By John Seal
October 22, 2012

Do I make you horny, baby?

From the obscure to the obscurest to the merely overlooked or underappreciated; they all have a home in the TiVoPlex! All times Pacific.

Tuesday 10/23/12

4:15 PM Sundance
Soul Kitchen (2009 GER): Foodies will tumble big-time for this surprisingly cheery comedy from Edge of Heaven director Fatih Akin. Adam Bousdoukos headlines as Zinos, a Hamburg restaurateur whose down-at-heel dining establishment offers cheap and cheerful grub for the locals as well as a place to go dancing to classic soul music. After he returns from an overseas trip, however, Zinos makes a horrifying discovery: in his absence, chef Shayn (Birol Unel) has spruced up the menu and brother Ilias (Moritz Bleibtrau) has introduced some rather uncouth elements to the restaurant. The Germans don’t exactly have a sterling reputation for comedy, but Soul Kitchen suggests they do have a funny bone after all.
========
Activity
Resume the TiVoPlex movie listings above from where they stop.

Data to examine
========
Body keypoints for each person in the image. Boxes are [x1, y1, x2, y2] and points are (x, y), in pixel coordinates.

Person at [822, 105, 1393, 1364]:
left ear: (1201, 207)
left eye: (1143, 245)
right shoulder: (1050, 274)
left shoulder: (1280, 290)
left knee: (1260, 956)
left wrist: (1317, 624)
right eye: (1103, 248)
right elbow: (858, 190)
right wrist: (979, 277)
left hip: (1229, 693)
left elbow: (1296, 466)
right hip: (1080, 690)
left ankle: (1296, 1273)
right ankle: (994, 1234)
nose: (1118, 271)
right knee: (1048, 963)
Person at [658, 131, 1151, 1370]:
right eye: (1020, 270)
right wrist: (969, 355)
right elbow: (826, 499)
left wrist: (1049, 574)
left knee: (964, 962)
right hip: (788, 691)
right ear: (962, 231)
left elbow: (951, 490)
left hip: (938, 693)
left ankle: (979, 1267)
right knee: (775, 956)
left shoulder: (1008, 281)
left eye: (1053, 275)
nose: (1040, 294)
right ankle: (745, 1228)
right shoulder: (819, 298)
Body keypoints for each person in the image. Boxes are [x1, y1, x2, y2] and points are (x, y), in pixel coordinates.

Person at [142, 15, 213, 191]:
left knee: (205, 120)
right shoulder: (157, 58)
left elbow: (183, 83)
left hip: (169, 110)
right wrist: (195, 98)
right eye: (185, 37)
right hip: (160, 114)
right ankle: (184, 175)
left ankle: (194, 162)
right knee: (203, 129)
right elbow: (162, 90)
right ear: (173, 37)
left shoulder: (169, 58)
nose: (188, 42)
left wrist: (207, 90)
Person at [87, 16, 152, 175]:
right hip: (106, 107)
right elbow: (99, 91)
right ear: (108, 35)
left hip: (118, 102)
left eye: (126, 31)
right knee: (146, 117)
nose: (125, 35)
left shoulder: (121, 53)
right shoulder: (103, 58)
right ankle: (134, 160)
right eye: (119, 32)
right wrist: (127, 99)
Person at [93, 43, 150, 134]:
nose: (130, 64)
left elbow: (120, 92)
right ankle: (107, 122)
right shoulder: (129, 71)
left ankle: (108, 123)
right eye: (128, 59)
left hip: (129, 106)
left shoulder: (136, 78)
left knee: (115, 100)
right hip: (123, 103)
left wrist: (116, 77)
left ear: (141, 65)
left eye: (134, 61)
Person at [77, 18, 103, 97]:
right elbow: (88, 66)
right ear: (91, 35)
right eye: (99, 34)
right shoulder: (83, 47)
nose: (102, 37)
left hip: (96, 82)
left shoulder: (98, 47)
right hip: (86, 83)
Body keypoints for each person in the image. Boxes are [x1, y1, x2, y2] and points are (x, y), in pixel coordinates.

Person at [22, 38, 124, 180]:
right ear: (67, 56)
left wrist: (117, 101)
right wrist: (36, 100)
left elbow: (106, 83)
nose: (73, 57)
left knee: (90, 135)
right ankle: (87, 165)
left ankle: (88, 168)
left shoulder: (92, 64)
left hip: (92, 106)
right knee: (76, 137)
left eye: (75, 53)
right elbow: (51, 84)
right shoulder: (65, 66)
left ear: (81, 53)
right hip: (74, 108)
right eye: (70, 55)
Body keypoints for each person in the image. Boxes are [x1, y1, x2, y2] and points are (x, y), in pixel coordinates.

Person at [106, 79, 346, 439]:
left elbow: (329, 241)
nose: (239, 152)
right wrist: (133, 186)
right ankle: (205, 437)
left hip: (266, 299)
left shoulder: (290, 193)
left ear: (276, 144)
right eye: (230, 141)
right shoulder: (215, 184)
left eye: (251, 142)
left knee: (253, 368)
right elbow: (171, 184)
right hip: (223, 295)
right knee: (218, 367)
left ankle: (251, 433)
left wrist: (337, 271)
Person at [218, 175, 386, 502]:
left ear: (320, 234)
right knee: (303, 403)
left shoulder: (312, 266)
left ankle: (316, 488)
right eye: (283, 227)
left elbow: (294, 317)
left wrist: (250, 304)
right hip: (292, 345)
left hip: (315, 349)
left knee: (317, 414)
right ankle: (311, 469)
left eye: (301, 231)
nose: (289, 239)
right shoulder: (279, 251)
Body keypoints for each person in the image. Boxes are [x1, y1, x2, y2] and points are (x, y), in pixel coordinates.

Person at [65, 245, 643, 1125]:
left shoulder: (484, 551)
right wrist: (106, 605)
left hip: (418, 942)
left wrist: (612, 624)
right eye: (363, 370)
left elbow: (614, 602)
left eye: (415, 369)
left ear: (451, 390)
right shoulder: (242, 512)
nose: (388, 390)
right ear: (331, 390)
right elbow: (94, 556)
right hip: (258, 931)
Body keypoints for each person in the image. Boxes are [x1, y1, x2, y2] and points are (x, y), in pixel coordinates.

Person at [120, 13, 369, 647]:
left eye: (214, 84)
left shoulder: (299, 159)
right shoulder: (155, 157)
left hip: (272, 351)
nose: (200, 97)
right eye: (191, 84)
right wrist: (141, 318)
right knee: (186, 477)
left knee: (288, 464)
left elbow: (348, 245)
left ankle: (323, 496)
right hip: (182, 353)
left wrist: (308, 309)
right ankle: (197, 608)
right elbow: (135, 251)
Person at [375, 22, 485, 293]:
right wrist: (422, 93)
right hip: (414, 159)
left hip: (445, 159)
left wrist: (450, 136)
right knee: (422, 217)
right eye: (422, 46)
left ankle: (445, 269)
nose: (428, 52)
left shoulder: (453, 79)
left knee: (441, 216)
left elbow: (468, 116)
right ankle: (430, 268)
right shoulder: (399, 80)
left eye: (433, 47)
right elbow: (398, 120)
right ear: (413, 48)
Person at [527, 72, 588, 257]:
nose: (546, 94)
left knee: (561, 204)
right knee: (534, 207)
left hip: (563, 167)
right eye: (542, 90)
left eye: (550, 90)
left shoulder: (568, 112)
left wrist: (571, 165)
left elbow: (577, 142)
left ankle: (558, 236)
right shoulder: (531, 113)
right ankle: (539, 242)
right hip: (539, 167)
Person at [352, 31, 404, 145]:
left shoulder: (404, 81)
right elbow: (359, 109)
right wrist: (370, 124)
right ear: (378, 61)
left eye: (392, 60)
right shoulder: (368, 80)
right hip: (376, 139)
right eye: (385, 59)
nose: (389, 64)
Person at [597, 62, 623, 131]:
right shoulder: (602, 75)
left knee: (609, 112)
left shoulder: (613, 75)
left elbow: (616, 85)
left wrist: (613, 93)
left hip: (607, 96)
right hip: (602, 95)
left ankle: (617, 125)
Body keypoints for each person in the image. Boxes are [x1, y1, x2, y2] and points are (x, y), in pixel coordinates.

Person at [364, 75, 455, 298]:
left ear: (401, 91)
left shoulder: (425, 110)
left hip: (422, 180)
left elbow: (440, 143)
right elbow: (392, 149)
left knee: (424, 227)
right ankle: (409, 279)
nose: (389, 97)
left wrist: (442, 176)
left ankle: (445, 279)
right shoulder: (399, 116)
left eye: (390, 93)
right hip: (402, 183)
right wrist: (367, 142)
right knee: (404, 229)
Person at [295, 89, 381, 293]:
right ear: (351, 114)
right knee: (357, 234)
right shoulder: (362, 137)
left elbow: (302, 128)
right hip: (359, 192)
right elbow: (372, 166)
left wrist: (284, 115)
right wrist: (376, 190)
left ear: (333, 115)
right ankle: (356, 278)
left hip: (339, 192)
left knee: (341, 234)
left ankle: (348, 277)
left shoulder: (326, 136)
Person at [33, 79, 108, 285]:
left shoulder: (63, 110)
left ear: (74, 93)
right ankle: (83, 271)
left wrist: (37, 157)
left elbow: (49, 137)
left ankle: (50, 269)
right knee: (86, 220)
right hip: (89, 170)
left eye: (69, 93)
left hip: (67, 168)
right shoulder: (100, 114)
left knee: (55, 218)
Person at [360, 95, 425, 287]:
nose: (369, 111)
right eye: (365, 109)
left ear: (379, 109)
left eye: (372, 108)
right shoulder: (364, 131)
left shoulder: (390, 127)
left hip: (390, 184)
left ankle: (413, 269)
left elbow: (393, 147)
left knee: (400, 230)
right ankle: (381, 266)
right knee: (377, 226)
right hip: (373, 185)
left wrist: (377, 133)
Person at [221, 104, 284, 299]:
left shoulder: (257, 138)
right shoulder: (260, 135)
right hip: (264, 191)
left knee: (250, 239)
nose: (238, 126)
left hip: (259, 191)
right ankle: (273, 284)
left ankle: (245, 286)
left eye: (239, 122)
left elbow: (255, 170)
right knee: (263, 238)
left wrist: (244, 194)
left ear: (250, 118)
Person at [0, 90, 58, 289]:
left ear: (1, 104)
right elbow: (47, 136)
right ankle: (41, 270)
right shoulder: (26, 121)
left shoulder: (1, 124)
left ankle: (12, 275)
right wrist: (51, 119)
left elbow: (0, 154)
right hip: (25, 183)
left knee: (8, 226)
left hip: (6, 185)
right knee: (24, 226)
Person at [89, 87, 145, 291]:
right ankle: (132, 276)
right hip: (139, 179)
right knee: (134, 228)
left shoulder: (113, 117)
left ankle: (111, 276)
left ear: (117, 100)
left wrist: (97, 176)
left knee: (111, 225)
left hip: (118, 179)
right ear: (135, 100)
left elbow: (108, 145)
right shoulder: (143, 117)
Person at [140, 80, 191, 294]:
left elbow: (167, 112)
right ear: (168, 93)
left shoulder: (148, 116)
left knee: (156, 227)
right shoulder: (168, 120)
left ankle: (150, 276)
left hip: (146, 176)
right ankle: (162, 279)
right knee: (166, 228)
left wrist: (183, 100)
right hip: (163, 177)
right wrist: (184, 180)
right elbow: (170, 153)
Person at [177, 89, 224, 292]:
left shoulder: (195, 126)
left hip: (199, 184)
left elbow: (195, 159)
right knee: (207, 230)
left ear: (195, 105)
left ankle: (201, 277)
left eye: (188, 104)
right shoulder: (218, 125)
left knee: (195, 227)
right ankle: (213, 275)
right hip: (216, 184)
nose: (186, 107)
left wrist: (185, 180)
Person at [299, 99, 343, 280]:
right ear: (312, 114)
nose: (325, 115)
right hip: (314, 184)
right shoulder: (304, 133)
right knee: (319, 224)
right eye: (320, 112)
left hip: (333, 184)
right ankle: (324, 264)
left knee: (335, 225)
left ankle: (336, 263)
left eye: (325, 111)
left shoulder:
========
Answer to the problem
7:00 PM Turner Classic Movies
Mandy (1952 GB): “Oh, Mandy, you came and you gave without taking...and I need you today, oh, Mandy...”. Sorry, I was just flashing back for a moment to my mother’s Barry Manilow records, which she played a lot back in the day. “At the Copa...Copacabana...the hottest spot north of Havana...at the Copa...COPACABAAAAANA...music and fashion were always the passion”...okay, i’ll stop now, but those songs are permanently imprinted on my brain, and I’ll no doubt be singing Mandy to myself when I’ve long since forgotten the names of my grandchildren. As for Mandy (the film), it’s an excellent drama about the trials and tribulations of a young deaf girl (eight-year old Mandy Miller) whose parents (Phyllis Calvert & Terence Morgan) are determined to prove that she can speak. Enter Dick Searle (Jack Hawkins), headmaster of a school for the deaf and a strong advocate for Mandy who thinks he can help - as long as he can also keep the school’s donors and sponsors happy. Directed by Alexander Mackendrick, much better known for such comedies as Whiskey Galore and The Ladykillers, Mandy was nominated for six BAFTAs and won the Special Jury Prize at the Venice Film Festival.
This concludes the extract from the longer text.